_BRANO DEL DOCUMENTO:_
C’è un concetto che ricorre nei film diretti da Peter Weir, ed è quello della dicotomia. Giovani e adulti, prigionia ed evasione, antico e moderno sono solo alcuni dei mondi che si incontrano e si scontrano in ogni sua opera. Nel rispetto delle consuetudini, Witness – Il testimone non fa differenza e mette in luce una profonda frattura tra due società così agli antipodi l’una dall’altra come possono essere la Philadelpihia corrotta e violenta in cui si muove un fantastico Harrison Ford, alla sua prova attoriale più solida e matura, e la comunità amish della Pennsylvania, regolata da dettami rurali, quasi fuori dal tempo nella sua semplicità, e totalmente scollegata da tecnologia e inutilità.
Già reduce da prodotti come Le macchine che distrussero Parigi, Gli anni spezzati e soprattutto Picnic a Hanging Rock, col suo primo film hollywoodiano, Peter Weir realizza un thriller intenso ma al contempo delicato e dalle atmosfere evocative, la cui scena più coinvolgente ritorna prepotentemente nelle sue stesse opere, caratterizzandone lo stile. Osservate con attenzione i momenti topici de L’attimo Fuggente o del sottovalutatissimo Master & Commander, solo per citarne alcuni, e capirete a cosa mi riferisco.

Una storia intelligente che sfrutta proprio il dualismo tipico della filmografia di Peter Weir per sottolineare l’importanza delle scelte che ciascuno di noi è chiamato a compiere nel corso della propria vita. Nel più classico principio causa/effetto, è proprio Harrison Ford a dover fare delle scelte per salvare il piccolo Samuel Lapp (Lukas Haas), testimone di un omicidio, così come la madre del bambino, Kelly McGillis, dovrà compiere le sue, combattuta tra quello che le gridano il cuore e la testa. Ancora il dualismo.
Non solo thriller e dramma, quindi. Perché Witness – Il testimone è anche una profonda e coinvolgente storia d’amore tra due protagonisti che si cercano, si trovano e mutano per poi allontanarsi. Weir dirige con mano ferma e riempie l’intero film di quella poetica che è una sua peculiarità, senza tuttavia mortificare i momenti di tensione e suspense che, anzi, ne escono rinvigoriti e funzionali. La sceneggiatura è affidata a Earl W. Wallace e William Kelley e la mossa si rivela più che azzeccata, visto che il dinamico duo porta a casa uno dei due Oscar ottenuti dal film, mentre Thom Noble pensa a quello per il miglior montaggio. Peccato davvero sia per il regista che per lo stesso Harrison Ford, perfettamente a suo agio nei panni dello sbirro cinico e navigato, che restano a secco mentre quelle otto nomination gridano vendetta e la dicono lunga sulla qualità del film.

_ESTRATTI DEL DATASET:_

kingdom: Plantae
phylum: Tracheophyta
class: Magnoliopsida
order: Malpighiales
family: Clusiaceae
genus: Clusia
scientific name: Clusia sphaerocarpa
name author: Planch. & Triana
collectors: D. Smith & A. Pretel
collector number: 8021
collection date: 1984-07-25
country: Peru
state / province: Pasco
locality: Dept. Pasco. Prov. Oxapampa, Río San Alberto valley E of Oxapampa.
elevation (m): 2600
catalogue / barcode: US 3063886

...

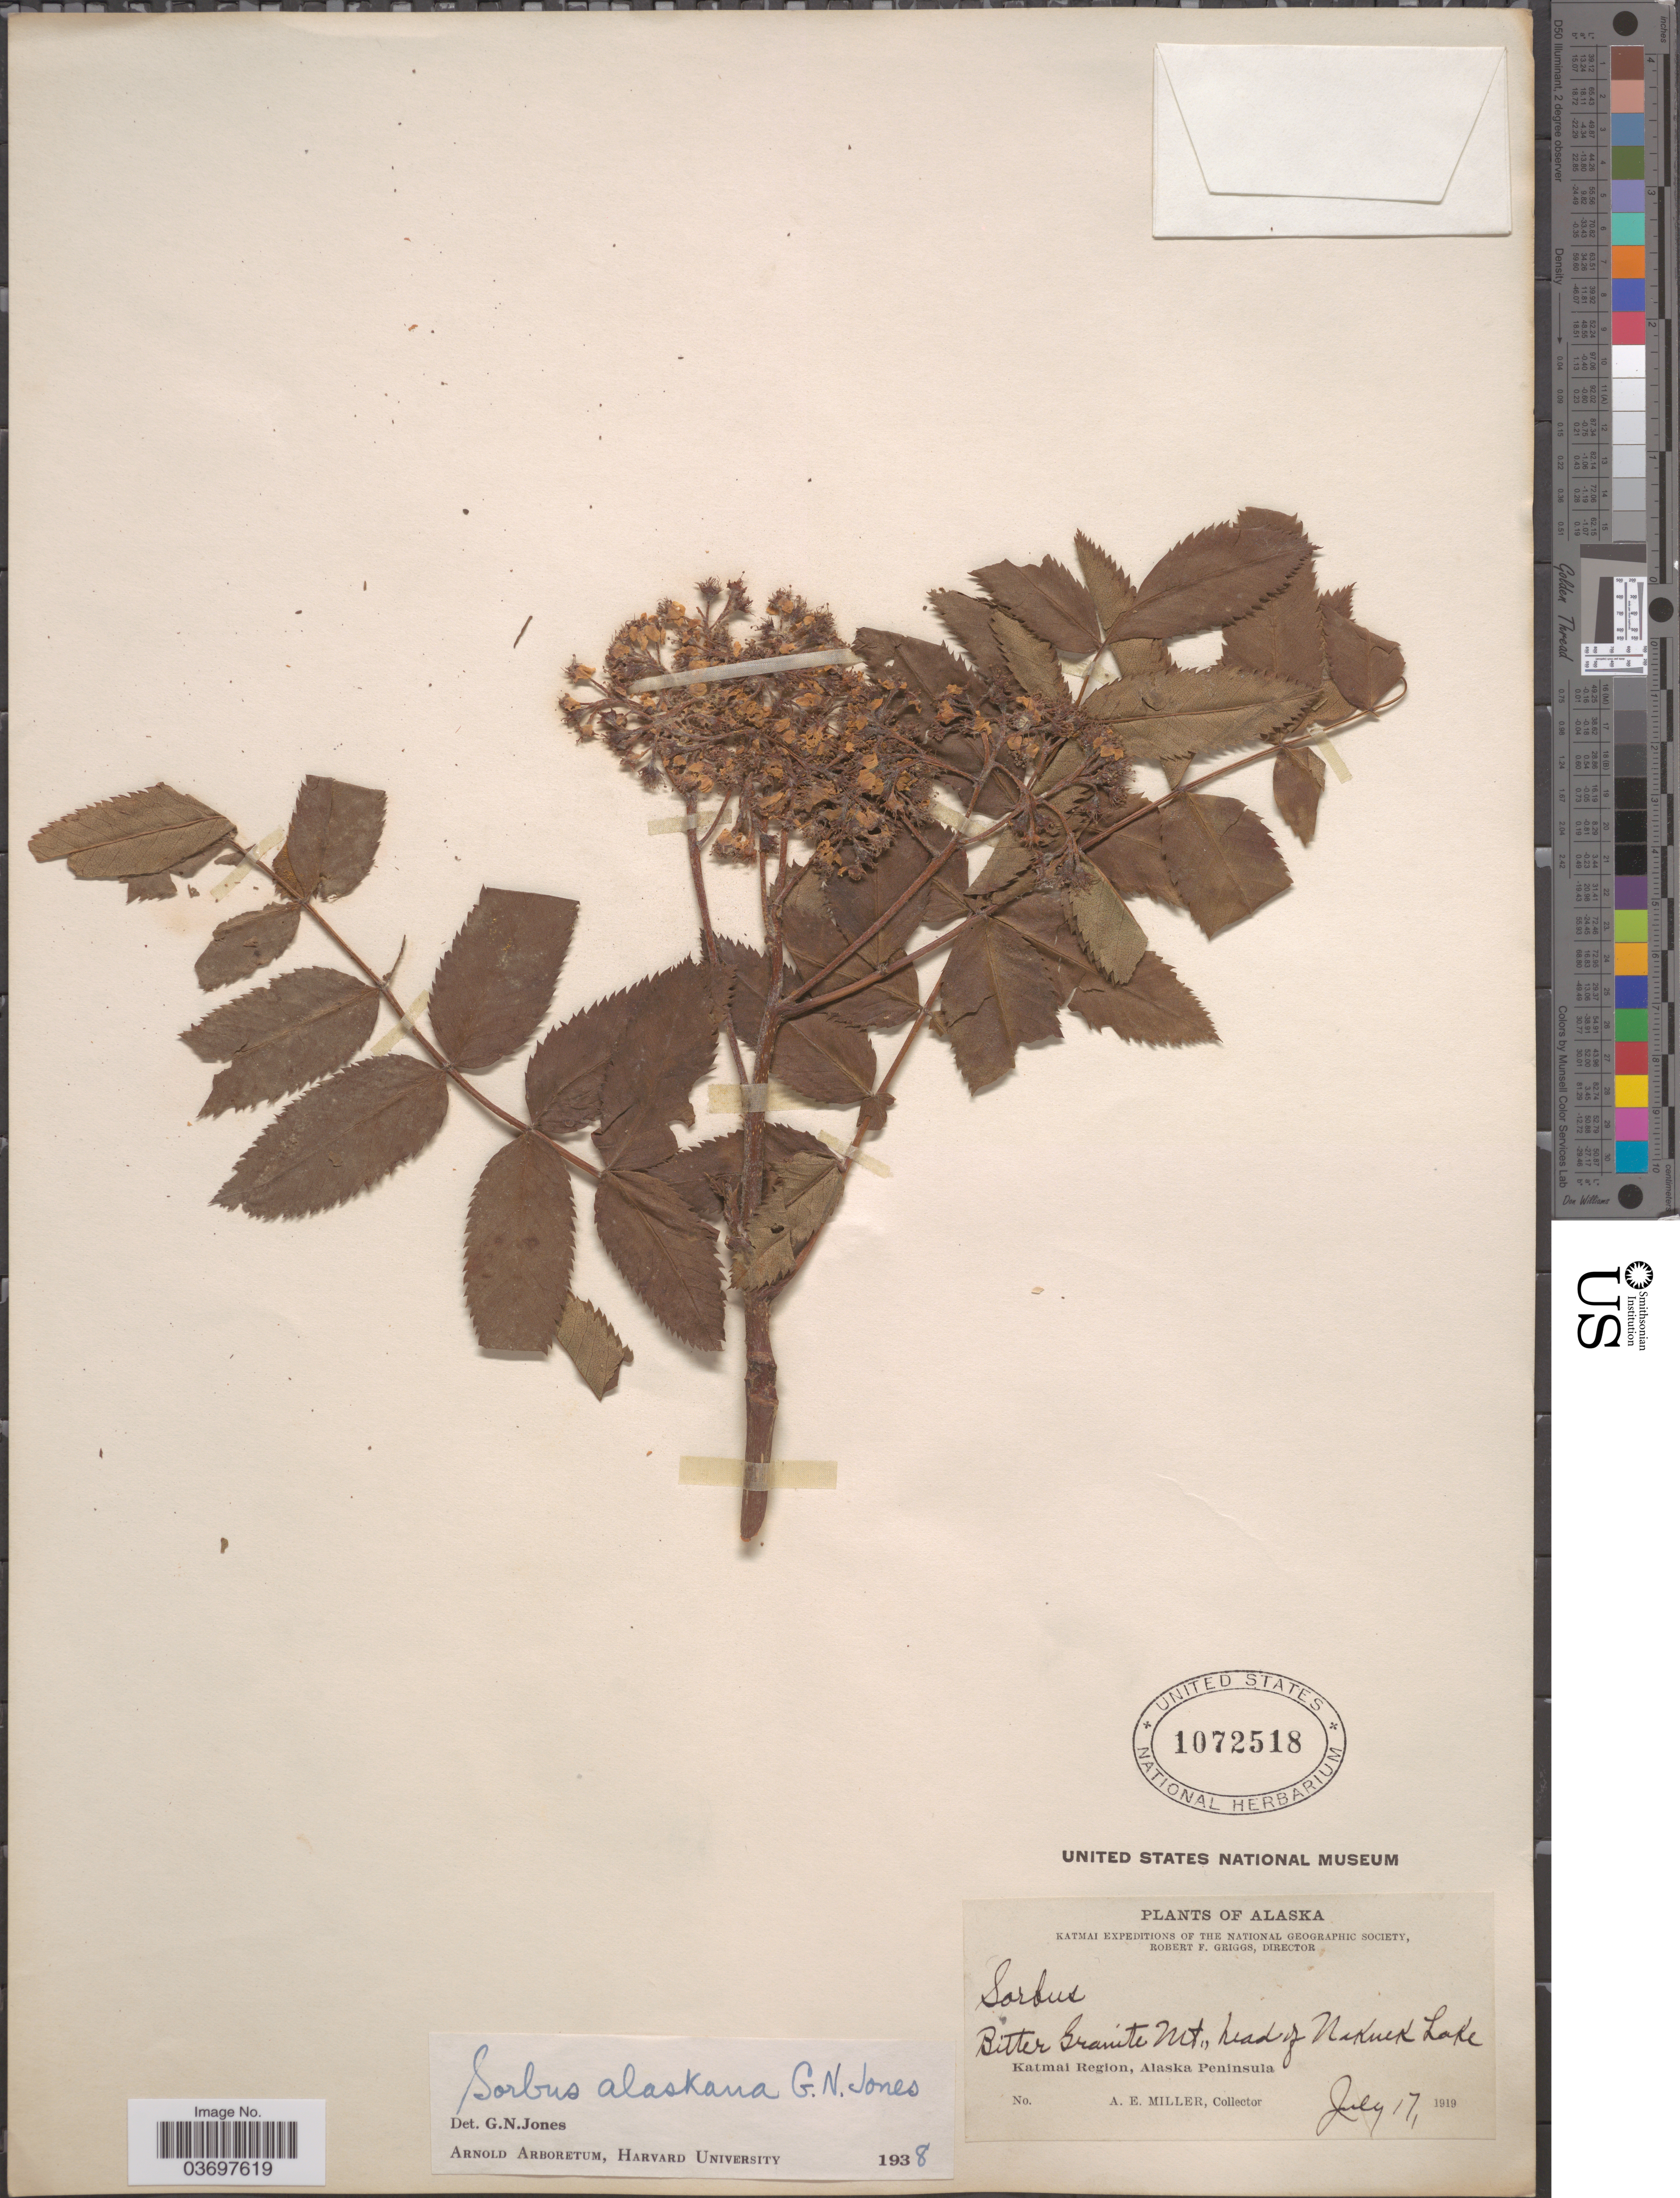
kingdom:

_ELENCO DEI COMPITI:_
- 1) Nella recensione di Witness – Il testimone, riassumi in un elenco puntato il paragrafo che comincia con "Non solo thriller e dramma, quindi." conservandone i fatti principali.
- 2) Secondo la recensione di Witness – Il testimone, chi interpreta il piccolo Samuel Lapp?
- 3) Riprendi la recensione di Witness – Il testimone a partire dall'ultima frase riportata.

_RISPOSTE AI COMPITI:_
- 1)
- Oltre che thriller e dramma, il film è una storia d'amore tra due protagonisti che si cercano, si trovano, cambiano e poi si allontanano.
- Weir dirige con mano ferma e dà al film la sua tipica poetica, senza indebolire i momenti di tensione e suspense, che anzi ne escono rafforzati.
- La sceneggiatura di Earl W. Wallace e William Kelley vince uno dei due Oscar del film.
- L'altro Oscar, per il miglior montaggio, va a Thom Noble.
- Il regista e Harrison Ford, a suo agio nel ruolo dello sbirro cinico e navigato, restano senza premio, nonostante le otto nomination del film.

- 2) Lukas Haas.

- 3)
In Witness, infatti, c’è tutto quello ci si possa aspettare da un film del genere: intrighi, colpi di scena, amore, azione, una fotografia eccezionale e quel pizzico di ironia che solo l’espressione di Harrison Ford sa regalare. Aggiungiamoci anche una colonna sonora pennellata ad hoc da un pezzo da novanta come Maurice Jarre (Il dottor Zivago, Mad Max oltre la sfera del tuono, Ghost) e il quadro è completo. Eppure, ancora oggi e nonostante il film rientri senza dubbio tra le migliori realizzazioni di quella decade (e sì che gli anni ’80 di ottime produzioni ne hanno sfornate, eh…), quello di Peter Weir è un nome che rimane quasi sempre all’angolo, quando si parla di cinema, e Witness è uno di quei titoli che raramente vengono ricordati tra i suoi successi.

Il tutto è piuttosto bizzarro se consideriamo che, al momento della sua uscita in sala, Witness aveva ottenuto un più che discreto successo di pubblico e critica, merito non solo di una narrazione fluida e coinvolgente (cosa in cui Peter Weir è maestro) ma anche di un cast di tutto rispetto. Nell’opera, infatti, troviamo anche grandi interpreti di quel periodo come Danny Glover e Josef Sommer, fino ad un piccolo cameo di un giovane e disorientato Viggo Mortensen che ancora non ambiva ad essere l’erede al trono di Isildur.
Ma come fa un’opera, il cui genere si snoda agevolmente tra il thriller, il drammatico e il poliziesco, a mantenere così intatta la sua delicatezza, la sua credibilità e la sua potenza evocativa, ad oltre trentott’anni dalla sua uscita? Cos’è che Witness ci vuole trasmettere? In questo senso, c’è ancora una volta da chiamare in causa Peter Weir. Il suo merito, infatti, al di là di quella che è la sua preparazione nel fare cinema, nasce proprio dal contesto in cui si sviluppa il film.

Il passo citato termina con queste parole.